OP just to share my experience with you to prove it’s really not about her SMV nor your mistakes.
I met a girl (5/10) in a live concert in the evening and ran advanced game on her, and eventually took her to a park in the night where we kissed passionately for over 40 minutes but she wouldn’t let me smash and wouldn’t let me take her to my place or her place. The next day she sent me the message below
“I have been thinking about sending this text to you all day but I hesitated because us meeting last night didn’t feel real. It felt like a dream..like something in my imagination. Anyway even though I will probably never see or hear from you again I want to wish you all the best in life. I hope that you will be happy with whatever you do and wherever you go. Keep being the charming and social guy that you seem to be! And thank you for making me feel special for a moment. Yours sincerely C.””

I needed a code from the service provider to read her long SMS. This has happened to me 6 times. Some ended in just heavy make out due to the fast daygame structure I pulled on them, whilst the ones that ended in sex ghosted me except 1 that was dickmatised.
OP your case was just an anti slut defense, and you need to learn how to diffuse that or better still find a standard SMS you need to send first to them before they do after such physical escalation.
I was in the club when a guy kissed a girl passionately and finger fucked her on the dancing floor, the girl became so shy that she disappeared from the dancing floor.
Just learn how to diffuse a transformer on fire by taking care of her anti slut defense and give her some plausible deniability. Example...oh my goodness did you hypnotize me, I don’t usually do this but you caught me unaware.
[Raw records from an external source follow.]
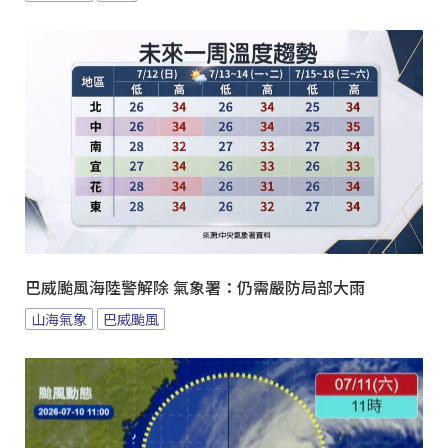
巴威颱風海陸警解除 氣象署：仍需嚴防局部大雨
山海氣象
巴威颱風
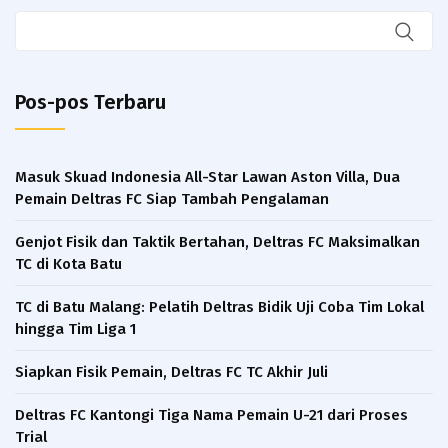
Pos-pos Terbaru
Masuk Skuad Indonesia All-Star Lawan Aston Villa, Dua
Pemain Deltras FC Siap Tambah Pengalaman​
Genjot Fisik dan Taktik Bertahan, Deltras FC Maksimalkan
TC di Kota Batu
TC di Batu Malang: Pelatih Deltras Bidik Uji Coba Tim Lokal
hingga Tim Liga 1
Siapkan Fisik Pemain, Deltras FC TC Akhir Juli
Deltras FC Kantongi Tiga Nama Pemain U-21 dari Proses
Trial ​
Promise to be a good girl next time [Image: smile.gif]

If you are able to make them laugh and disable their logical sense, then you will never experience LMR or anti slut defense.

Also try to be a bit persistent without forcing the girl, but show her how horny you are in the heat of the moment...your level of horniness sometimes determine her level of horniness..it’s hard to explain this in writing, but I am writing from personal experience.
A girl I was walking home with after dancing and kissing her in the club, kept saying sorry you are not going home with me. When we got to secluded path, I held her kissed her and started breathing heavily in her ear whilst holding her hand and telling her in a whispering and bedroom voice to follow me quickly to a big tree and it was around -12 degrees Celsius. She became horny because I was showing my sexual energy and likeness for her body, we smashed behind the tree with my hands freezing. That girl became my constant rotation for 3yrs.
So OP once it’s on, it’s on...just get her more aroused and try to mark the register then and there with her full consent... they may never be a tomorrow, so whilst making out with her, start thinking ahead how and where to close the deal even if it’s just a BJ.